What they uncovered is deeply disturbing. Large numbers of Jewish students report harassment, intimidation and even physical assault. Students wearing yarmulkes have been spat on, humiliated, and shoved up against walls. Necklaces with Jewish symbols have been ripped from their necks. Jewish students have been chased off campus by groups threatening violence, and many avoid walking alone on campus. Some have been excluded from public spaces. An Israeli student at Columbia reported that when she went to the university’s health services, no one came to see her, and she overheard a conversation between two healthcare professionals in the next room during which one refused to treat her because of her national origin.

The Columbia task force found that “some critiques of Zionism on campus in recent months have incorporated traditional antisemitic tropes about secretive power, money, global conspiracies, bloodthirstiness, and comparisons of Zionists to Nazis or rodents.” The Stanford task force concluded that “antisemitism exists today on the Stanford campus in ways that are widespread and pernicious.”

At both campuses, there were prominent examples of teachers abusing their authority to stigmatize and humiliate Jewish students. At both, Jewish students, faculty and staff reported that when they took their stories of misconduct on campus and in the classroom to administrators, their complaints often weren’t taken seriously, and some students were advised to seek mental-health counseling instead of redress. A senior administrator told the Stanford task force that “at the end of the day, antisemitism is institutional, there is nothing I can do about it.” (Imagine the outcry if this administrator said the same thing about antiblack racism.)

At both campuses there has been a persistent reluctance to state clear rules of conduct or to hold violators accountable. At Stanford, encampments persisted even though they violated university rules. Students, faculty, staff and alumni have expressed concern that “the University’s inability to enforce its rules forbidding unauthorized overnight camping has generated a larger climate of impunity and contempt for rules and norms,” the task force reported.
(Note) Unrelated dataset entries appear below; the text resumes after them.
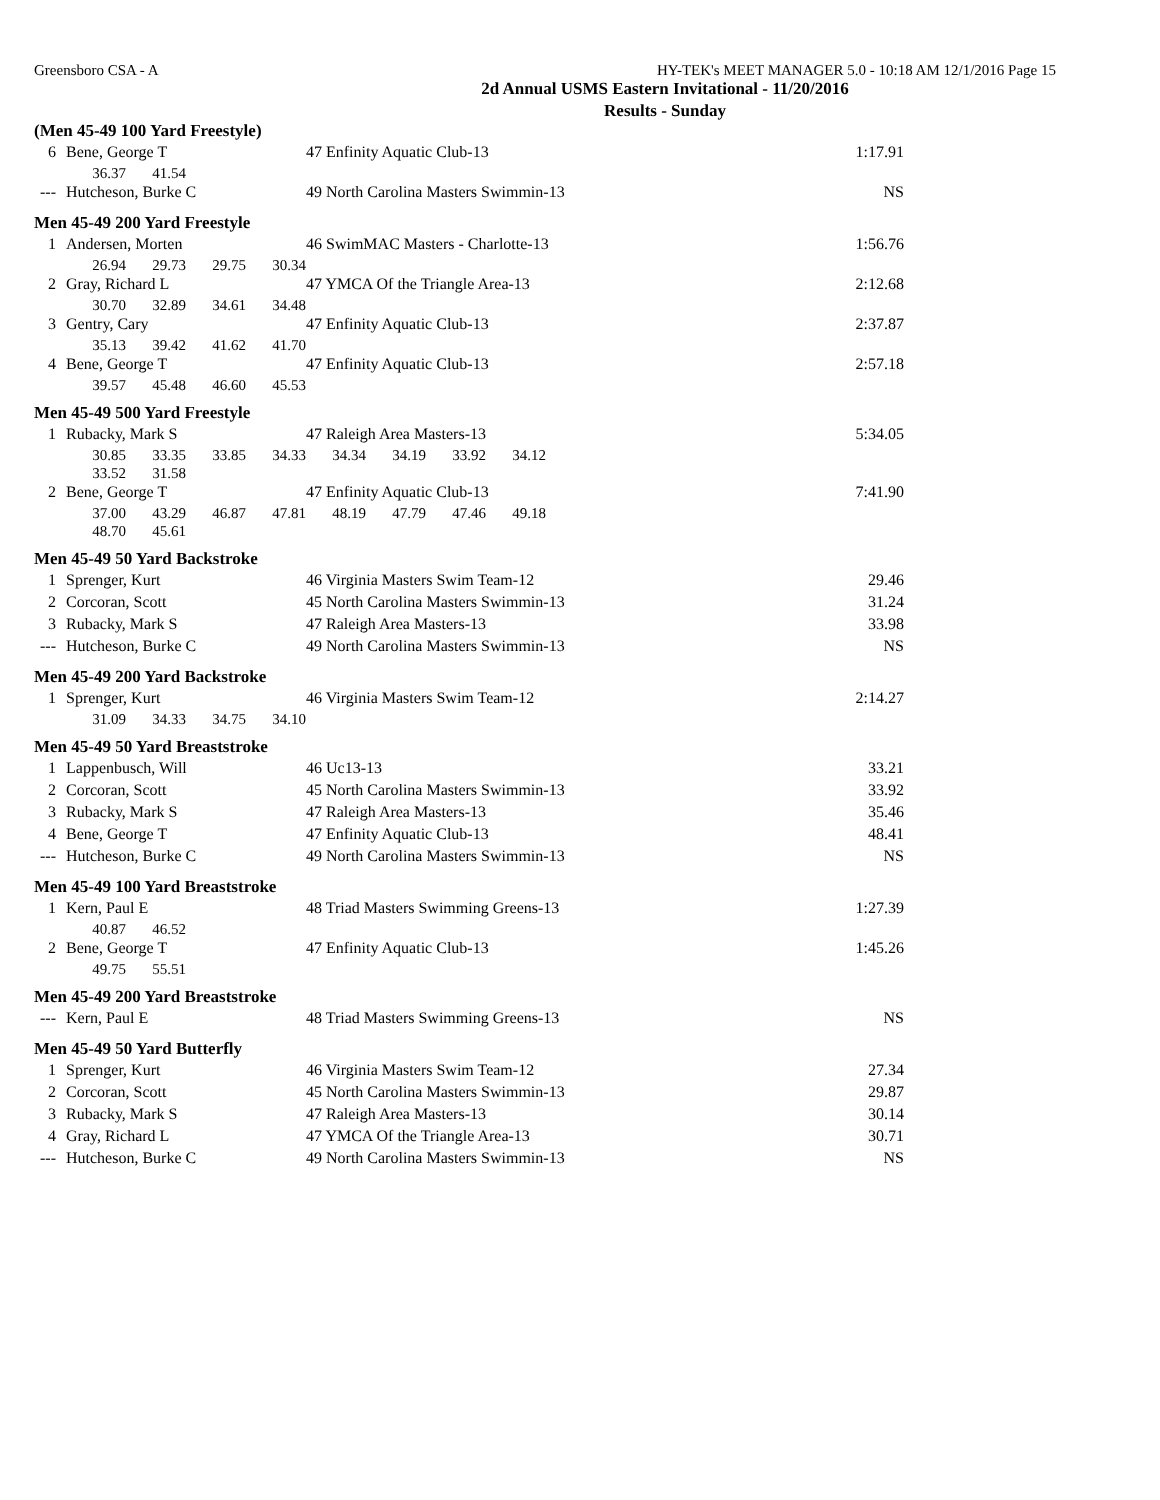Greensboro CSA - A HY-TEK's MEET MANAGER 5.0 - 10:18 AM 12/1/2016 Page 15
2d Annual USMS Eastern Invitational - 11/20/2016
Results - Sunday
| (Men 45-49 100 Yard Freestyle) | | | | | | | | | | |
| 6 | Bene, George T | | | | 47 Enfinity Aquatic Club-13 | | | | | 1:17.91 |
| | 36.37 | 41.54 | | | | | | | | |
| --- | Hutcheson, Burke C | | | | 49 North Carolina Masters Swimmin-13 | | | | | NS |
| Men 45-49 200 Yard Freestyle | | | | | | | | | | |
| 1 | Andersen, Morten | | | | 46 SwimMAC Masters - Charlotte-13 | | | | | 1:56.76 |
| | 26.94 | 29.73 | 29.75 | 30.34 | | | | | | |
| 2 | Gray, Richard L | | | | 47 YMCA Of the Triangle Area-13 | | | | | 2:12.68 |
| | 30.70 | 32.89 | 34.61 | 34.48 | | | | | | |
| 3 | Gentry, Cary | | | | 47 Enfinity Aquatic Club-13 | | | | | 2:37.87 |
| | 35.13 | 39.42 | 41.62 | 41.70 | | | | | | |
| 4 | Bene, George T | | | | 47 Enfinity Aquatic Club-13 | | | | | 2:57.18 |
| | 39.57 | 45.48 | 46.60 | 45.53 | | | | | | |
| Men 45-49 500 Yard Freestyle | | | | | | | | | | |
| 1 | Rubacky, Mark S | | | | 47 Raleigh Area Masters-13 | | | | | 5:34.05 |
| | 30.85 | 33.35 | 33.85 | 34.33 | 34.34 | 34.19 | 33.92 | 34.12 | | |
| | 33.52 | 31.58 | | | | | | | | |
| 2 | Bene, George T | | | | 47 Enfinity Aquatic Club-13 | | | | | 7:41.90 |
| | 37.00 | 43.29 | 46.87 | 47.81 | 48.19 | 47.79 | 47.46 | 49.18 | | |
| | 48.70 | 45.61 | | | | | | | | |
| Men 45-49 50 Yard Backstroke | | | | | | | | | | |
| 1 | Sprenger, Kurt | | | | 46 Virginia Masters Swim Team-12 | | | | | 29.46 |
| 2 | Corcoran, Scott | | | | 45 North Carolina Masters Swimmin-13 | | | | | 31.24 |
| 3 | Rubacky, Mark S | | | | 47 Raleigh Area Masters-13 | | | | | 33.98 |
| --- | Hutcheson, Burke C | | | | 49 North Carolina Masters Swimmin-13 | | | | | NS |
| Men 45-49 200 Yard Backstroke | | | | | | | | | | |
| 1 | Sprenger, Kurt | | | | 46 Virginia Masters Swim Team-12 | | | | | 2:14.27 |
| | 31.09 | 34.33 | 34.75 | 34.10 | | | | | | |
| Men 45-49 50 Yard Breaststroke | | | | | | | | | | |
| 1 | Lappenbusch, Will | | | | 46 Uc13-13 | | | | | 33.21 |
| 2 | Corcoran, Scott | | | | 45 North Carolina Masters Swimmin-13 | | | | | 33.92 |
| 3 | Rubacky, Mark S | | | | 47 Raleigh Area Masters-13 | | | | | 35.46 |
| 4 | Bene, George T | | | | 47 Enfinity Aquatic Club-13 | | | | | 48.41 |
| --- | Hutcheson, Burke C | | | | 49 North Carolina Masters Swimmin-13 | | | | | NS |
| Men 45-49 100 Yard Breaststroke | | | | | | | | | | |
| 1 | Kern, Paul E | | | | 48 Triad Masters Swimming Greens-13 | | | | | 1:27.39 |
| | 40.87 | 46.52 | | | | | | | | |
| 2 | Bene, George T | | | | 47 Enfinity Aquatic Club-13 | | | | | 1:45.26 |
| | 49.75 | 55.51 | | | | | | | | |
| Men 45-49 200 Yard Breaststroke | | | | | | | | | | |
| --- | Kern, Paul E | | | | 48 Triad Masters Swimming Greens-13 | | | | | NS |
| Men 45-49 50 Yard Butterfly | | | | | | | | | | |
| 1 | Sprenger, Kurt | | | | 46 Virginia Masters Swim Team-12 | | | | | 27.34 |
| 2 | Corcoran, Scott | | | | 45 North Carolina Masters Swimmin-13 | | | | | 29.87 |
| 3 | Rubacky, Mark S | | | | 47 Raleigh Area Masters-13 | | | | | 30.14 |
| 4 | Gray, Richard L | | | | 47 YMCA Of the Triangle Area-13 | | | | | 30.71 |
| --- | Hutcheson, Burke C | | | | 49 North Carolina Masters Swimmin-13 | | | | | NS |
Columbia’s task force concluded that “the surge in violent antisemitic and xenophobic rhetoric that shook our campus this past academic year has revealed that the consensus around our norms and values no longer exists, and that the rules and procedures we thought we were operating under are not working or are insufficient to address our current problems.”

Based on my three decades as a faculty member of two large state universities and a short stint in an administrative post, let me offer a few suggestions. Colleges and universities should forbid conduct that disrupts teaching, learning and research. They shouldn’t allow anyone to interfere with these core activities through classroom disruptions, noisy demonstrations, or actions designed to prevent invited speakers from expressing their views. They should establish reasonable limits on the time, place and manner of public speech and expression. They should resist any effort to close off campus public spaces for any individuals or groups. They should treat complaints of misconduct with concern and respect, regardless of the identity of the complainant, and administrators who violate this norm should be disciplined.

Rules mean nothing unless they are enforced. All incoming students should receive not only written notice of campus regulations but also mandatory, in-person briefings to explain the rules and answer questions about them, including the consequences of violating them. For serious violations, there should be a system of escalating punishments—a warning after the first offence, suspension for at least a semester after the second, and expulsion without the possibility of readmission for the third.

In cases involving major disruptions, top officials, not mid-level administrators, should take the lead. The response to interference with core functions should be enforcement, not negotiation. If presidents and provosts aren’t serious about institutional rules and norms, no one else will be, and the outcome will be a repetition of the collapse of authority that I saw as a student in the 1960s.